Жена его тоже, видя тоску его, ревновала и жаловалась. Родные ее посещали гарем и своими наговорами и советами еще больше растравляли рану любви ее.
Была у нее старуха тетка, богатая женщина, старуха такая смелая, что не знала людского страха, а только Бога и закона боялась.

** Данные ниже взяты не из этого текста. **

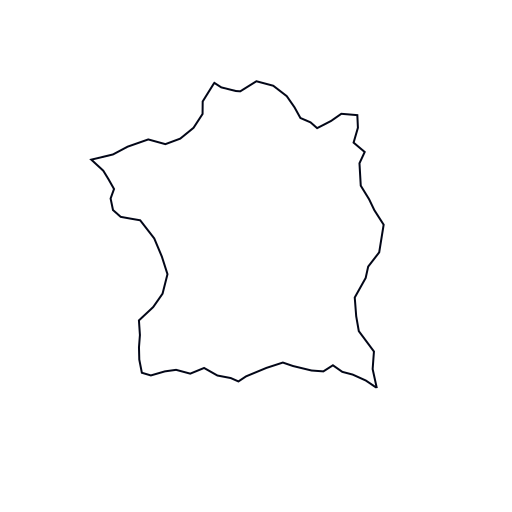 outline of Kidasi, Paphos, Cyprus, rotated 152°
{"feature_id": "46923920B63387456593082", "entity_name": "Kidasi", "entity_type": "district", "adm_level": 2, "iso_a3": "CYP", "parent_name": "Cyprus", "parent_adm1": "Paphos", "projection": "robinson", "projection_center": [32.711, 34.815], "detail": "fine", "context": "isolated", "style": "outline", "palette": "ink", "viewbox_px": 512, "rotation_deg": 152, "n_neighbors": 0, "source": "geoboundaries", "source_scale": "gbopen_adm2", "svg_char_len": 1134}
<svg xmlns="http://www.w3.org/2000/svg" viewBox="0 0 512 512"><g transform="rotate(152 256 256)"><path d="M211.9,83.9L211.1,83.6L206.1,101.4L196.7,116.3L200.5,141.4L195.8,155.8L188.3,173.0L169.5,185.1L161.9,194.0L145.5,201.4L128.6,223.7L130.0,240.9L129.5,253.0L130.5,268.9L121.1,289.3L111.2,296.8L116.6,310.3L105.8,321.4L100.4,332.8L113.9,341.5L126.4,340.0L142.0,340.2L145.1,348.4L152.0,357.0L152.2,369.2L153.8,382.7L160.5,397.5L160.9,398.3L173.6,410.1L192.6,408.8L196.3,411.1L207.5,421.2L211.5,428.4L212.9,427.7L230.5,417.5L236.5,406.5L251.0,398.5L267.8,395.2L283.5,397.3L296.4,409.5L318.0,412.8L334.6,412.8L356.2,418.4L350.8,403.0L350.2,393.1L349.9,381.8L354.0,378.1L357.4,375.0L360.7,363.7L357.1,354.1L350.0,348.5L341.5,341.9L337.6,319.3L339.4,299.7L342.7,281.5L356.2,266.6L370.7,259.2L389.6,254.1L395.6,240.7L402.2,230.3L407.7,219.3L411.6,206.5L404.9,199.9L390.6,196.9L380.0,193.0L369.3,183.0L354.4,181.5L346.2,168.6L335.6,160.1L330.4,153.5L321.3,154.4L299.3,152.3L282.3,149.3L275.0,141.5L260.7,128.8L250.7,122.5L239.4,123.4L234.2,113.2L226.3,105.9L217.5,94.5L211.9,83.9Z" fill="none" stroke="#020617" stroke-width="2"/></g></svg>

— Я тебе скажу про себя, кузум Эмине, — говорила она, — я никого не боюсь. Знаешь ты, что такое русский консул? Россия — великий девлет... Сильнее русских нет народа. И на здешнего консула ты не смотри, что он молодой и худенький. И он московский человек. Замерзло озеро в Янине. Паша не велел людям ходить по льду и народ на острове без хлеба остался; кто пошел по льду? Москов первый пошел, а за ним и другие, и людям хлеб отнесли! Наши солдаты вьючили раз мулов, а он ехал один верхом... Жеребец под ним огонь. Наши видят, кавасса нет с ним. Значит: не знаем его лица, и не дают дороги. А он, собака москов, отъехал назад, и как пустит на них жеребца. И солдаты, и мулы, и вьюки попадали... А он, собака неверная, и проехал! Очень я рассердилась на него за солдат наших. Встретила его в переулке и остановилась. Смотри, говорю я, что я тебе сделаю. И стала кричать на него: «собака, свинья, собачий сын, москов-гяур, зачем ты сюда зашел? Зачем, дьявол, в город наш заехал!..» Поглядел он на меня, сухой человек, глаза большие, страшные. А я его еще больше срамить стала и руками на него машу. А он усмехнулся и пошел. Это я тебе говорю, я никого не боюсь! А мужа почитаю... Муж мой тихий и боится меня. «У моей жены, говорит, палка в руке, как у Абдула-паши (у твоего отца) сабля, молитвой заговорена. Никуда от ее палки не уйдешь!» Вот я какая! Злая я, кузум Эмине. А закон знаю. Вижу, что постарела. Сама на прошлый Байрам мужу черкешенку купила. Три тысячи пиастров дала! Сама слушала ночью, не храпит ли, сама мочила ей подошвы водой и ставила на пол босую, глядела, красивый ли след ее ножка дает. Ей шестнадцать лет, и она нежна, как цветок садовый! И стала она мне как дочь. На чем я сплю, спит и она на том; я пью кофе, и она пьет; какой хлеб я ем, и она такой же ест. Бью я ее в худой час, лгать я не стану. Да она молода, ума еще нет, за это я ее и бью.
Видела Эмине-ханум, что от тетки совета доброго ей не дождаться, потому что старуха больше о себе говорить хотела да хвалиться, а не советы давать.